- Born: 7 March 1892 Bethel, South African Republic
- Died: 20 May 1968 (aged 76) Chilapa, Mexico
- Awards: Officer of the Most Excellent Order of the British Empire, Croix de Guerre, Knight of the Order of the Crown of Belgium.
- Espionage activity
- Allegiance: Great-Britain
- Service branch: Royal Field Artillery, SIS (MI6)
- Service years: 1914-1916 Royal Field Artillery, 1916-1920 SIS (MI6)
- Rank: army captain
- Operations: World War I

= Henry Landau (British Army officer) =

Henry Landau OBE (7 March 1892 – 20 May 1968) was a South African World War I volunteer who served with the British Army's Royal Field Artillery when he was recruited into what is now known as the SIS (MI6). He was notable as the handler of one of the most effective spy rings of the First World War, La Dame Blanche, and later wrote a number of bestselling novels about his experiences during the war.

==Early career==
Landau was born to an Afrikaner mother and English father who fought in the Boer Commandos during the Second Anglo-Boer War. He studied at Caius College, Cambridge, graduating with first-class honours in Natural Sciences before the Great War broke out.

==World War I==
In August 1914 he went to France with a volunteer hospital unit, later gaining a commission with the Royal Field Artillery. After sick leave in London and a dinner date with one of the secretaries of the head of MI6, Royal Navy Captain Mansfield Smith-Cumming (the original "C"), Landau was recruited and sent to the MI6 station in Rotterdam. From there all the British spy networks in Belgium, France and Germany itself were handled under the command of Richard B. Tinsley.

Landau became head of military intelligence station in Rotterdam, and his main task was to connect with Belgian resistance groups. His biggest success would be the handling of La Dame Blanche, a group of more than a thousand Belgian and French agents who monitored the movement of German troop trains to and from the Western Front.

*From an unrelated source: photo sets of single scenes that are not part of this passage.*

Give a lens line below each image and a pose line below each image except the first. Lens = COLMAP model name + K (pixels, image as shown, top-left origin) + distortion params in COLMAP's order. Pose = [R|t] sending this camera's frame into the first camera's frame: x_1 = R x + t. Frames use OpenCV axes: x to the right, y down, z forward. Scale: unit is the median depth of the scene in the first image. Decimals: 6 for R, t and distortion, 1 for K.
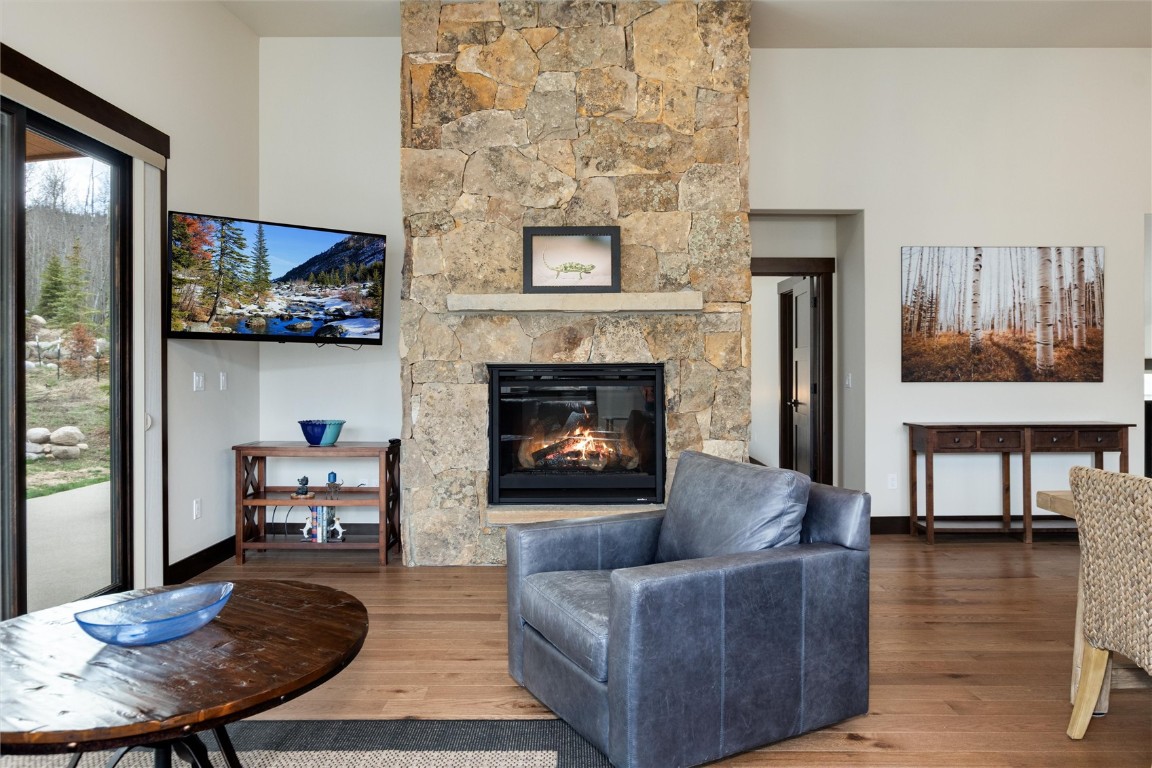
lens RADIAL K [[791.6, 0, 599.6], [0, 791.6, 372.5], [0, 0, 1]] dist [-0.016368, 0.002856]
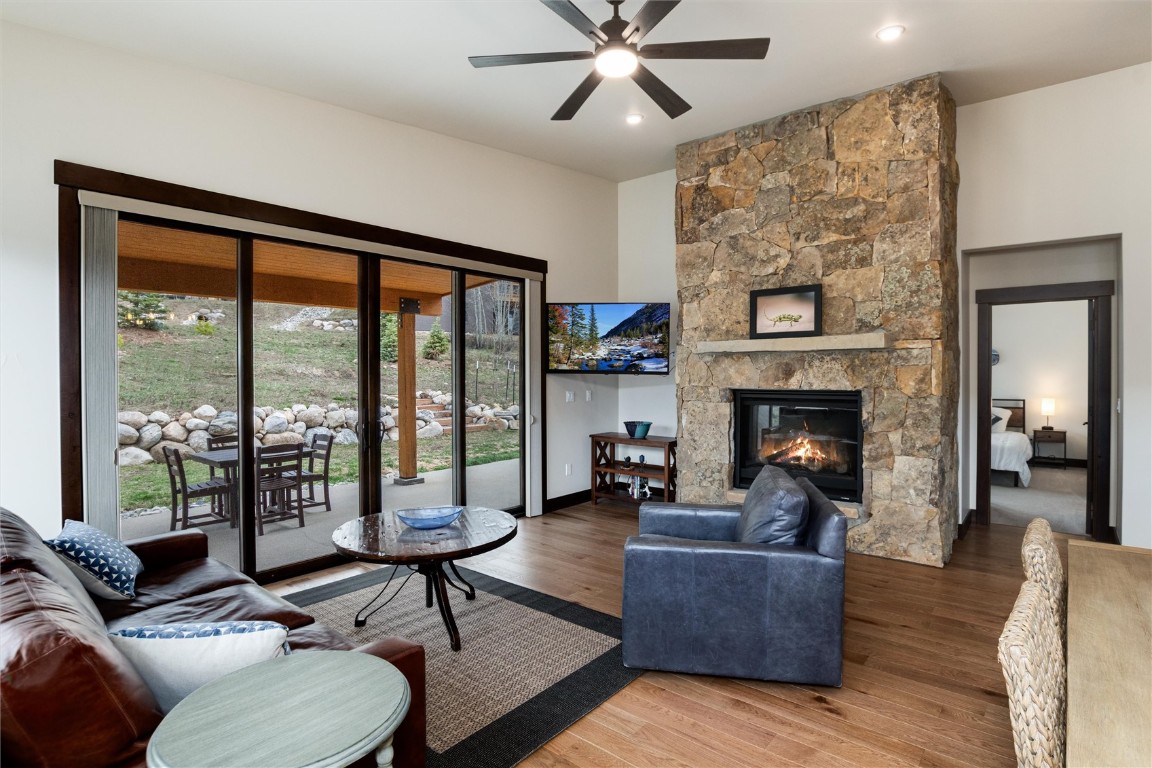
lens RADIAL K [[612.1, 0, 579.7], [0, 612.1, 376.7], [0, 0, 1]] dist [-0.031912, 0.000842]
pose [[0.751705, 0.006123, -0.659471, 0.380124], [0.001484, 0.999939, 0.010975, -0.045079], [0.659497, -0.009228, 0.751650, -0.002303]]
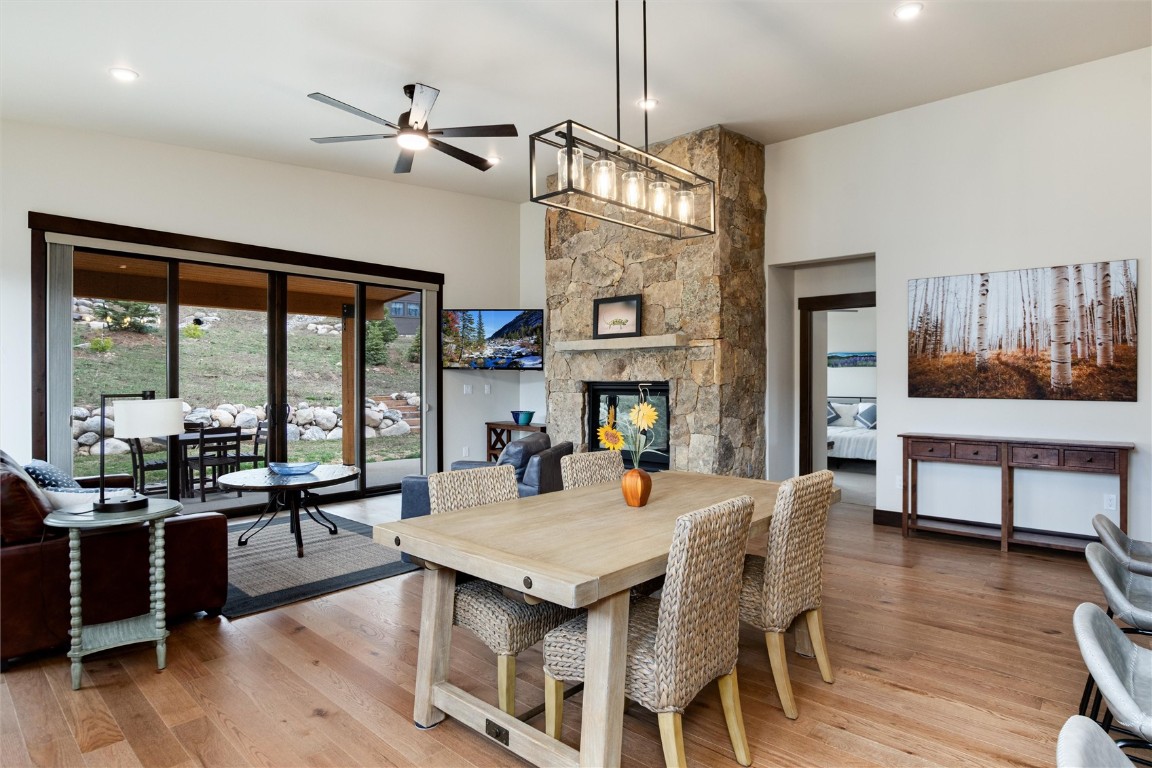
lens RADIAL K [[663.8, 0, 587.9], [0, 663.8, 378.7], [0, 0, 1]] dist [-0.029363, 0.001293]
pose [[0.726695, 0.002465, -0.686956, 0.846307], [-0.002110, 0.999997, 0.001356, -0.018317], [0.686957, 0.000464, 0.726698, -0.027180]]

Named after a mythical White Lady whose appearance was supposed to presage the downfall of the German Imperial House of Hohenzollern, it was arguably the most effective intelligence operation of the First World War and, according to Cumming, produced 70 per cent of all Allied intelligence on the German forces worldwide.

==After the War==
After the war Landau was sent to lead the passport control office in Berlin, in theory a very prestigious post within MI6. Not able to deal with bureaucracy and boredom, he resigned the military in 1920 and took employment procuring patents and inventions for a British shipbuilding company. He later returned to South Africa, before emigrating to the United States in 1923 where he worked as a teacher. After obtaining U.S. citizenship in 1933, Landau worked as an investigator for the Federal Works Agency and the U.S. Maritime Commission.

In 1934 Landau published his memoirs as a World War I spy master. In the book, All's Fair, he revealed the existence of Karl Krüger, a former officer in the German Imperial Navy, who was one of MI6's most important World War I spies. Although Landau did not reveal Krüger's name, as Krüger was still active, MI6 considered Landau persona non grata. His book was published in the U.K. in 1938 as Spreading The Spy Net. The Story of a British Spy Director. After All's Fair became a bestseller, Landau wrote two more books: Secrets of the White Lady (1935) and The Enemy Within. The Inside Story of German Sabotage in America (1937).

== Bibliography ==
- Jeffery, Keith. MI6. The History of the Secret Intelligence Service 1909-1949. London: Bloomsbury, 2010.
- Landau, Henry. All's Fair. The Story of the British Secret Service Behind the German Lines. New York: G.P. Putnam's Sons, 1934.
- Landau, Henry. Secrets of The White Lady. New York: G.P. Putnam's Sons, 1935.
- Landau, Henry. The Enemy Within. New York: G.P. Putnam's Sons, 1937.
- Landau, Henry. Spreading The Spy Net. Great Britain: Jarrolds Ltd., 1938.
- Ruis, Edwin. Spynest. British and German Espionage from Neutral Holland 1914-1918. Briscombe: The History Press, 2016.